Le dialogue social sectoriel comme acteur nécessaire

Sylvain LEFEBVRE

Secrétaire général adjoint d’Industriall Europe

Le « nouveau départ pour le dialogue social » au niveau européen voulu par le président Juncker suppose de s’appuyer aussi sur le dialogue social sectoriel.

Comment parler du dialogue social sans prendre en compte, au préalable, la situation actuelle de l’Europe qui vit certainement la crise identitaire la plus importante de son histoire avec le Brexit, l’afflux des réfugiés, la désindustrialisation, le chômage (des jeunes en particulier), le dumping social etc. Dans un tel contexte, les institutions européennes ne pourront pas sortir de cette situation si elles ne prennent en compte l’ensemble des acteurs que composent aujourd’hui l’Europe des 28 (et sans doute bientôt des 27) et plus particulièrement les partenaires sociaux qui sont souvent forces de propositions mais encore trop peu entendus.
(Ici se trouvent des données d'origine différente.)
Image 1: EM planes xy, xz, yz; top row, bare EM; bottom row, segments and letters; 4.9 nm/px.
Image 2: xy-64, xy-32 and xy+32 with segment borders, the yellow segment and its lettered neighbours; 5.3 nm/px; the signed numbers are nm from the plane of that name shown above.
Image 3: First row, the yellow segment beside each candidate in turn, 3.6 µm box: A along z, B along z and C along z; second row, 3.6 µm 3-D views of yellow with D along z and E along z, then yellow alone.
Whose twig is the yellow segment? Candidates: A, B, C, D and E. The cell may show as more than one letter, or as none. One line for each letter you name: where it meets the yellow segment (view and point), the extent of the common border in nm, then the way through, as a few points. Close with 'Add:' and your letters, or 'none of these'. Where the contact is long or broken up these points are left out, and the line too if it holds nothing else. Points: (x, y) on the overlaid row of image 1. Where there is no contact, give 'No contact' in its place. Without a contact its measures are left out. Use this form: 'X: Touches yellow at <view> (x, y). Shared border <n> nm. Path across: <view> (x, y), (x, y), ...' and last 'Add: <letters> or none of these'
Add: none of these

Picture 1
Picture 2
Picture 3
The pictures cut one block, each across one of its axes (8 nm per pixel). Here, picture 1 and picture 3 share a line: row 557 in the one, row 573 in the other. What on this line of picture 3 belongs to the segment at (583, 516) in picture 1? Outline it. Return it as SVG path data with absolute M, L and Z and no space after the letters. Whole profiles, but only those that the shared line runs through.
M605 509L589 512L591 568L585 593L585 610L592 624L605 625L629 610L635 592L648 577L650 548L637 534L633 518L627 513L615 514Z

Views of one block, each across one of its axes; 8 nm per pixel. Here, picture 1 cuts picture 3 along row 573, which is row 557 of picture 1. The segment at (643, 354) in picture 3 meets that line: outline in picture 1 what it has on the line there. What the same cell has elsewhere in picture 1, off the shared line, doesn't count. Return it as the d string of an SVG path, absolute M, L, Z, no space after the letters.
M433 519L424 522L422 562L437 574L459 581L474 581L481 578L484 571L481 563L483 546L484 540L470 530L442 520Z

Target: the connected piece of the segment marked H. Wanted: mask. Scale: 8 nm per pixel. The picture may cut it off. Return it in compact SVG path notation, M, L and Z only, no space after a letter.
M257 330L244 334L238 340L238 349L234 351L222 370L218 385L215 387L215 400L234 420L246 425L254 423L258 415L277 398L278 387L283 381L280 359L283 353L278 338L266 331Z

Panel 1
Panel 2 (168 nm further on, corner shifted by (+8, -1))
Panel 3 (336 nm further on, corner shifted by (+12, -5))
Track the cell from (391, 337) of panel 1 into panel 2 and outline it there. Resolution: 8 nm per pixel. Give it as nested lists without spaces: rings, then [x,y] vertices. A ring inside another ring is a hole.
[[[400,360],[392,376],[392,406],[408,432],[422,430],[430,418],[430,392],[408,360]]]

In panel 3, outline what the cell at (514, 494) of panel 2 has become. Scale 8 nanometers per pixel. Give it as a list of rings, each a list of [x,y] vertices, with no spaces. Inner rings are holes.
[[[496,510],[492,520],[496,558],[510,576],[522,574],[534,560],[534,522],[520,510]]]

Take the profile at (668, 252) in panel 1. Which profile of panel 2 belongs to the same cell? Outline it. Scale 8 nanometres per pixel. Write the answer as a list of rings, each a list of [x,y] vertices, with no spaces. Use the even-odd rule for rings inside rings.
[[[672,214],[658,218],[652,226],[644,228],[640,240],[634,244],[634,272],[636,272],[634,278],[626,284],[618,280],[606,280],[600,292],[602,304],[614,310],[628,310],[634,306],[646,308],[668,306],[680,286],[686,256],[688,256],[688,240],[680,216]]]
Pour la fédération des syndicats industriels, Industriall Europe, le dialogue social est une partie intégrante du modèle social européen, il doit être un pilier et un levier pour influencer la politique européenne. Le dialogue social européen doit permettre de déterminer, à tous les niveaux européens, la place et le rôle des partenaires sociaux. La Commission européenne ne peut pas en faire l’impasse tant au niveau interprofessionnel que sectoriel, ni traiter la question des relations industrielles sans prendre en compte l’expertise et les orientations nécessaires proposées par les partenaires sociaux. Sinon elle prend le risque de développer une politique qui va à l’encontre de l’intérêt de nos industries, de nos salariés et de l’Europe.
De même, la Commission européenne doit garantir l’autonomie et « prioriser » la consultation des partenaires sociaux mais le succès du dialogue social européen nécessite aussi un renforcement et un engagement de plus en plus important, et à tous les niveaux, des partenaires sociaux. Nous avons aussi notre responsabilité dans le développement du dialogue social européen.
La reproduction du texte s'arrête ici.